So the question then becomes how you "summarize" raw audio data so that 10 different sources/ decodings of the same piece of audio result in the same summary information.
One pretty obvious thing to do is to select frequencies, set a threshold value (relative to the average amplitudes in the audio data for the frequencies you are analyzing) for "peak" amplitude at those frequencies, and measure time deltas between peaks. You can synchronize different audio samples to a recognizable pattern of peaks to get time synch, and you can measure time in quarter-second chunks to be "fuzzy".
The raw data that you digest would then just be a series of peak-to-peak time deltas for each frequency, which should be consistant between recordings (even if you tack dummy data to the beginning and end of the file --- the latter problem being solved by only accounting for a fixed amount of time in each audio file). Think of it as summarizing/fingerprinting the audio data based on the images displayed in your MP3 player's spectrum analyzer.
I'm not sure if what I've described is practical; it's the first thing I came up with when I was presented with the same problem awhile ago. But it's evidence, I hope, to an important fact:
Anything your ears can do, a computer can do better.
Though Tuneprints efforts are still pretty much alpha at this point, the idea is to derive a database of fingerprints, or signatures, of music tracks using a hidden algorithm. The use of the term "fingerprint" is kinda misleading as to how it works, though I'm sure it is unintentional.
:)
:)
The problem of course, is that all pop music would have the same signature, since it pretty much sounds all the same anyway...

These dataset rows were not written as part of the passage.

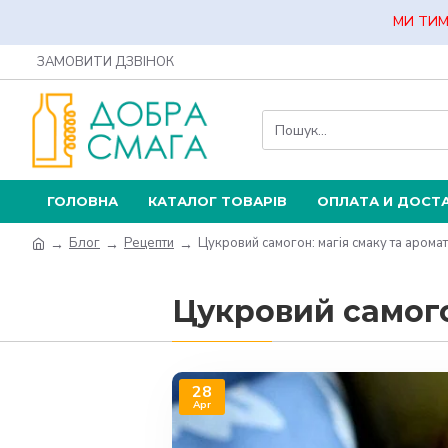
МИ ТИМ
ЗАМОВИТИ ДЗВІНОК
ГОЛОВНА
КАТАЛОГ ТОВАРІВ
ОПЛАТА И ДОСТ
Блог
Рецепти
Цукровий самогон: магія смаку та арома
Цукровий самого
28
Apr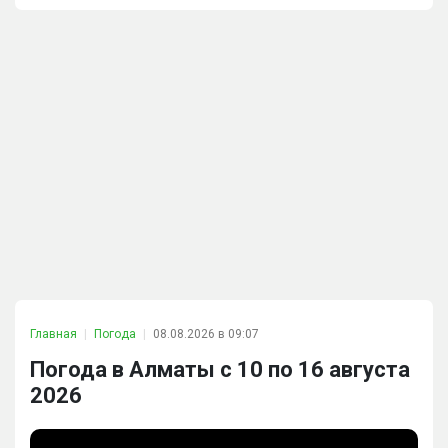
Главная
Погода
08.08.2026 в 09:07
Погода в Алматы с 10 по 16 августа
2026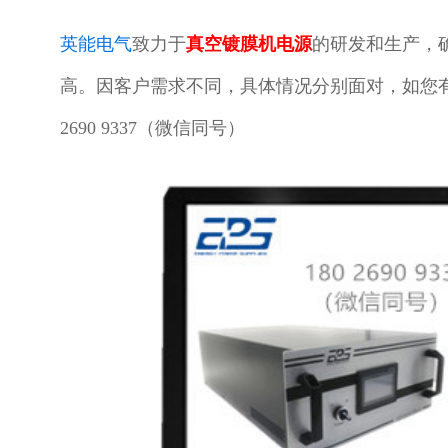
英能电气
致力于
真空镀膜机电源
的研发和生产，
高。因客户需求不同，具体情况分别面对，如您有
2690 9337（微信同号）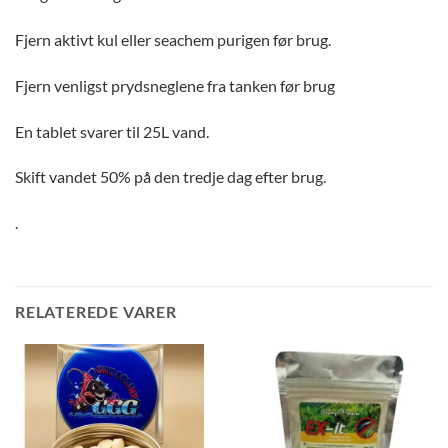
Fjern aktivt kul eller seachem purigen før brug.
Fjern venligst prydsneglene fra tanken før brug
En tablet svarer til 25L vand.
Skift vandet 50% på den tredje dag efter brug.
.
RELATEREDE VARER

The signatures are not added as metadata to the songs, though I guess they could be. They are kept in a separate database that is near the analyzing portion of the solution where the results can be queried.
This is an interesting idea. I proposed something pretty similar to my co-workers a few months back when we were looking for a means of uniquely identifying recorded music, but I only received funny looks. Damn me and my laziness!
I think it may be pretty difficult to get this solution working well, considering that songs can contain samples/riffs from other songs and many other factors, etc. I think the minimum length of the analyzation sample would have to be fairly long, relative to the size of the song in order to get an accurate signature.